(Optical and exposure parameters)
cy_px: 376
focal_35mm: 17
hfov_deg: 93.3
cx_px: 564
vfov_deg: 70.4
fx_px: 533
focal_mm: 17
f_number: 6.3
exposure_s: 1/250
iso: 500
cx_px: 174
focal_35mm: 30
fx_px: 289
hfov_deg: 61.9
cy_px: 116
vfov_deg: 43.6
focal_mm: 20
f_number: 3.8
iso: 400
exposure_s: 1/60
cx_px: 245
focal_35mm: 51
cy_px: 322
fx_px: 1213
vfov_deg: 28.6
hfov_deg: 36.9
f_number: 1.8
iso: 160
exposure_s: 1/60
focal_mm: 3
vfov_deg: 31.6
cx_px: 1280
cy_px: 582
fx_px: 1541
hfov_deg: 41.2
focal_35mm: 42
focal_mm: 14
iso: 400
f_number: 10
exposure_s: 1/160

* * *

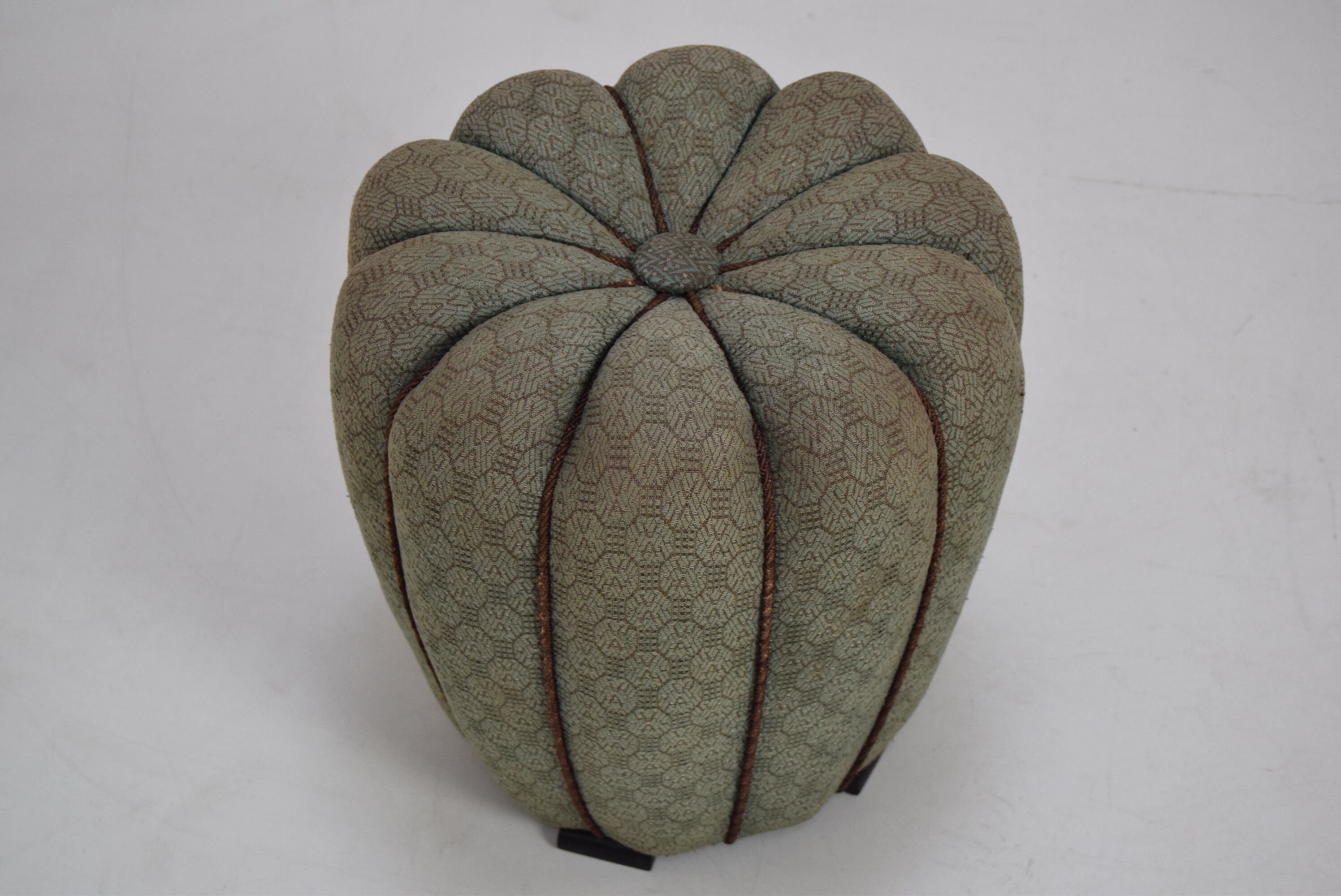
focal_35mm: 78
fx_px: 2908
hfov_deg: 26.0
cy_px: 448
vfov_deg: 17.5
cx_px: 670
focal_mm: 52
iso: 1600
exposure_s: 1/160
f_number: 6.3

## Assigned task
Word for word, restate the lines above from the line containing "hfov_deg: 61.9" through the line containing "hfov_deg: 41.2", with both included and nothing else.

## Response
hfov_deg: 61.9
cy_px: 116
vfov_deg: 43.6
focal_mm: 20
f_number: 3.8
iso: 400
exposure_s: 1/60
cx_px: 245
focal_35mm: 51
cy_px: 322
fx_px: 1213
vfov_deg: 28.6
hfov_deg: 36.9
f_number: 1.8
iso: 160
exposure_s: 1/60
focal_mm: 3
vfov_deg: 31.6
cx_px: 1280
cy_px: 582
fx_px: 1541
hfov_deg: 41.2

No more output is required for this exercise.